ON A UNILATERAL INCURSION…

Publication: North Caucasus Weekly Volume: 3 Issue: 27

Writing in the September 19 issue of the Moscow Times, leading Russian military journalist Pavel Felgenhauer sought to imagine what might occur if Russia attempted a unilateral incursion into the Pankisi Gorge: “The Kremlin,” he wrote, “would have gone into Georgia to destroy the rebels (and Shevardnadze) if it could. But it can’t because Moscow does not have the sufficient military capability. Russia has nuclear weapons, jet bombers and more than 2 million servicemen in different armies, but it has almost no decent ground troops. The best of the bunch–more than 80,000–are tied down in Chechnya.
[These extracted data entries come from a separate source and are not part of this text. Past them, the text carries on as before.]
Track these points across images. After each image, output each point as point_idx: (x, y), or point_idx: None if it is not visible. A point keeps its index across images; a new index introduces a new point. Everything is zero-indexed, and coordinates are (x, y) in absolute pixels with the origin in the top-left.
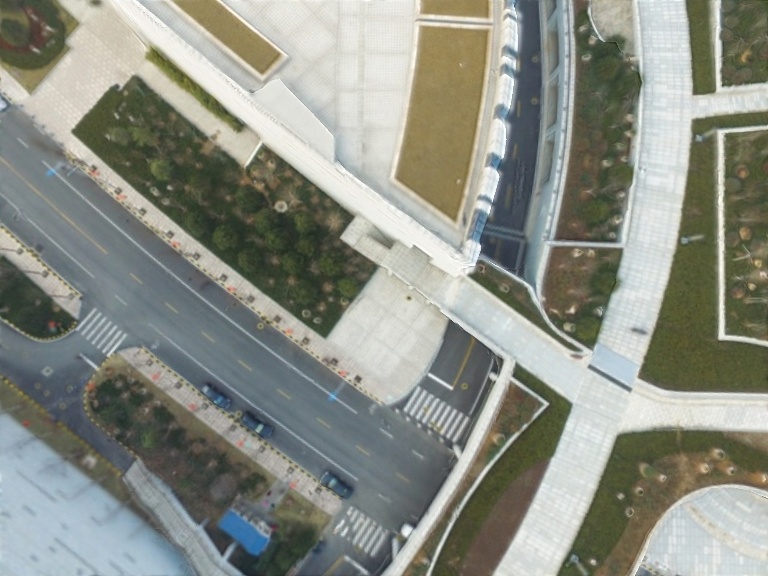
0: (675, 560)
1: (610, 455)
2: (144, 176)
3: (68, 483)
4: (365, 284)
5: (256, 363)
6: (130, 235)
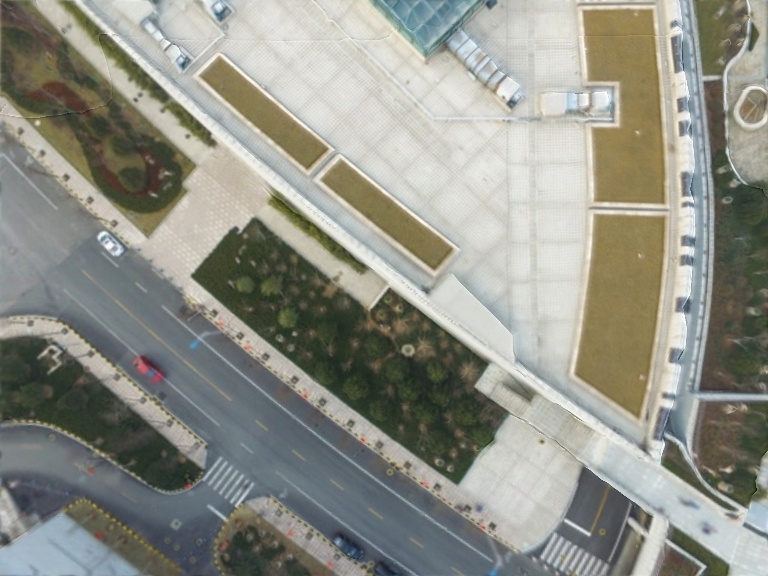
0: None
1: None
2: (269, 323)
3: None
4: (497, 429)
5: (387, 511)
6: (253, 380)
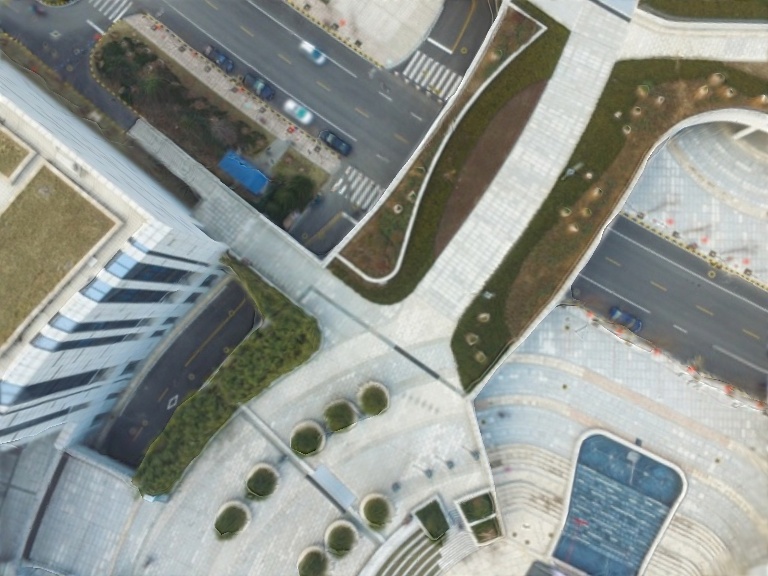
0: (673, 218)
1: (608, 79)
2: None
3: (73, 115)
4: None
5: (258, 30)
6: None
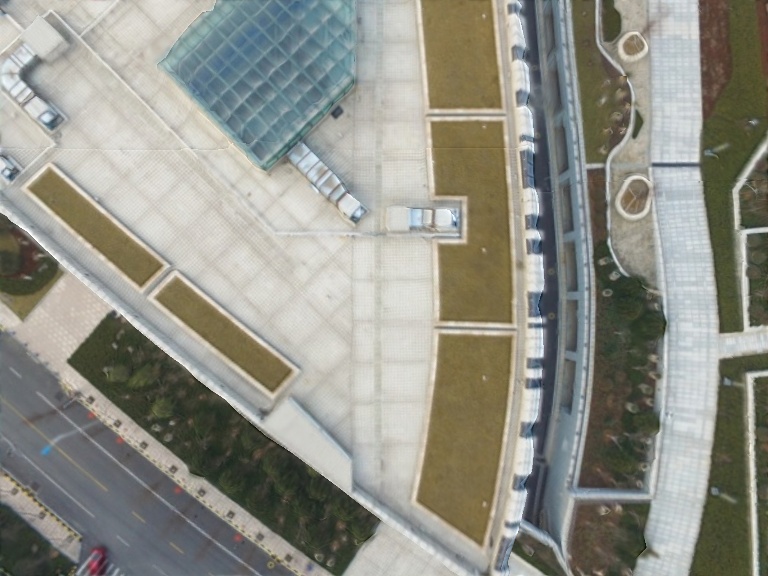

Actually going over the Georgian border from Chechnya in ‘hot pursuit’ is virtually impossible even in summertime. There are no roads…. With the onset of winter, snow will cut Georgia off completely until next May…. Georgia has a dilapidated armed force of some 17,000 men, but without its consent Russian armor will never get into Pankisi and there will be no reliable supply line. The Russian army may land 100 or so men by helicopter in the Pankisi Gorge, but the Chechens could repel them successfully with Georgian help…. All Russia can really do is bomb Georgian territory from a high altitude. But Russia has been bombing Georgia intermittently since 1992. More bombs will only make things worse.” “Putin,” Felgenhauer concluded, “seems to have issued a strongly worded Soviet-style threat against a neighboring nation with no Soviet-style force to back it up.”